Schriftliche Aufgabe 1 - Kannst du im Text über Unternehmen als Personen den Abschnitt von „Wenn Unternehmen mit“ bis „einem eigenen Willen.“ aktualisieren, indem du „Microsoft“ durch „Apple“ ersetzt?
Schriftliche Aufgabe 2 - Kannst du alle Datensätze weiter unten Zeile für Zeile unverändert abschreiben und dabei die Bilder weglassen?

Lesetext -
Wenn Unternehmen mit menschenähnlichen Eigenschaften ausgestattet und von Medien oder Politikern als »ehrenhaft« oder »unehrenhaft«, als »Patrioten« oder als »Vaterlandsverräter«, als »gesetzestreu« oder »kriminell« beschrieben werden, dann wird in der Öffentlichkeit der falsche Eindruck erweckt, Unternehmen seien natürlichen Personen gleichzusetzen. Schon sprachliche Wendungen wie »Microsoft versucht …« oder »Wal-Mart will …« fördern auf subtile Art und Weise den Eindruck, es handele sich um Personen mit einem eigenen Willen.
Aufgrund dieser Verwechslung mit natürlichen Personen werden Unternehmen häufig Rechte und Pflichten zugeschrieben, wie sie nur Menschen besitzen können. Damit wird die Grenze zwischen Kapitalismus und Demokratie verwischt und es kommt zu einer Vielzahl schlechter Entscheidungen. Nehmen wir beispielsweise die Besteuerung von Unternehmenseinkünften. In der Öffentlichkeit entsteht der falsche Eindruck, dass Unternehmen diese Steuern bezahlen und daher das Recht haben, am politischen Prozess teilzuhaben. Doch nur Menschen bezahlen Steuern. In Wirklichkeit werden die Unternehmenssteuern indirekt von den Verbrauchern, Aktionären und Beschäftigten bezahlt. Wirtschaftswissenschaftler haben versucht herauszufinden, welche dieser drei Gruppen welchen Anteil an der Steuer trägt, doch die Verteilung |282|bleibt unklar. Klar ist jedoch, dass die Besteuerung von Unternehmenseinkünften ineffizient und ungleich ist.

Bereitgestellte Angaben -

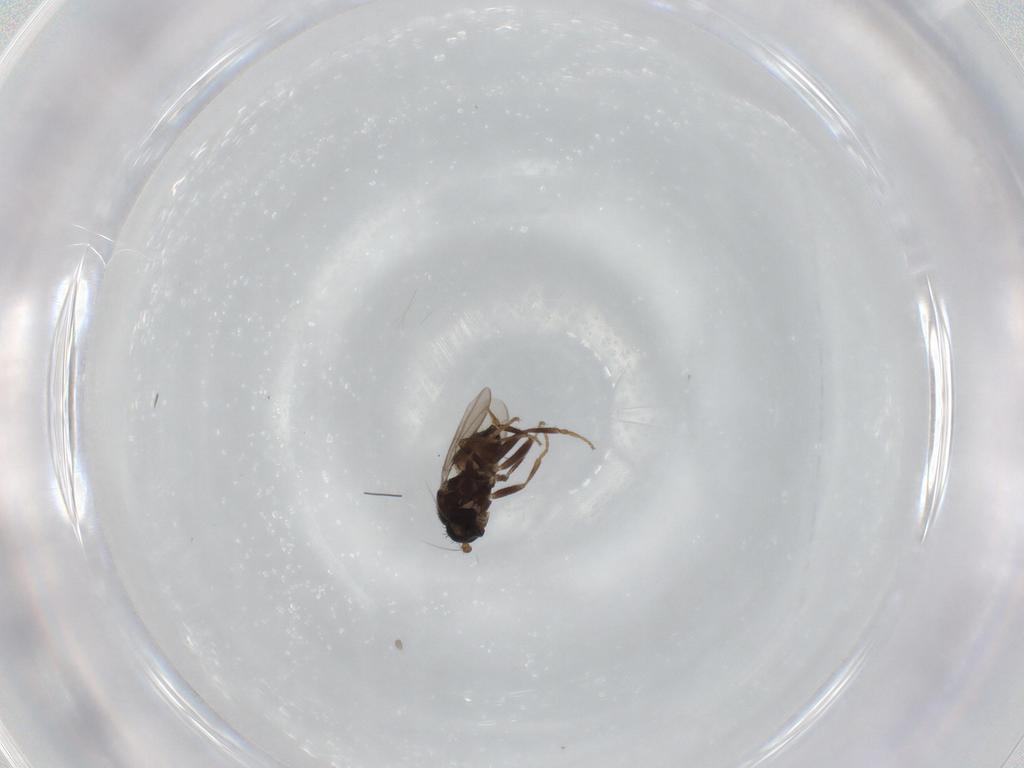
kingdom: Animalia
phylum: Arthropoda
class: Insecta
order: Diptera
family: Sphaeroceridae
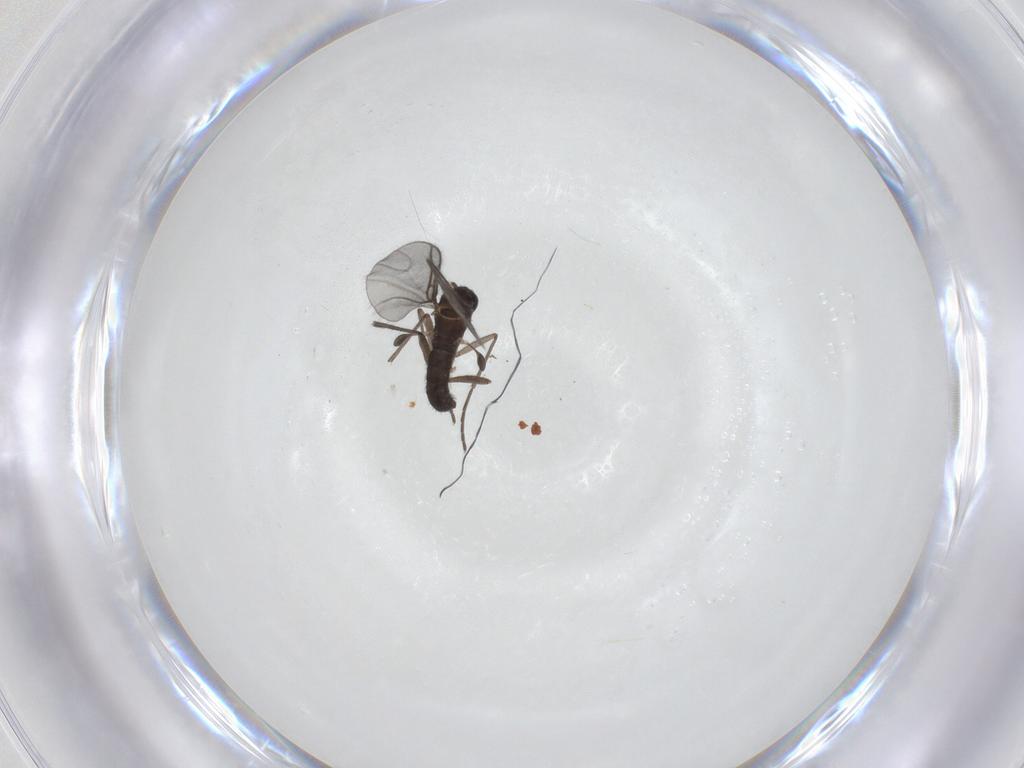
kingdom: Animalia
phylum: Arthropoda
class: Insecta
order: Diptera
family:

Antwort 1 -
Wenn Unternehmen mit menschenähnlichen Eigenschaften ausgestattet und von Medien oder Politikern als »ehrenhaft« oder »unehrenhaft«, als »Patrioten« oder als »Vaterlandsverräter«, als »gesetzestreu« oder »kriminell« beschrieben werden, dann wird in der Öffentlichkeit der falsche Eindruck erweckt, Unternehmen seien natürlichen Personen gleichzusetzen. Schon sprachliche Wendungen wie »Apple versucht …« oder »Wal-Mart will …« fördern auf subtile Art und Weise den Eindruck, es handele sich um Personen mit einem eigenen Willen.

Antwort 2 -
kingdom: Animalia
phylum: Arthropoda
class: Insecta
order: Diptera
family: Sphaeroceridae
kingdom: Animalia
phylum: Arthropoda
class: Insecta
order: Diptera
family:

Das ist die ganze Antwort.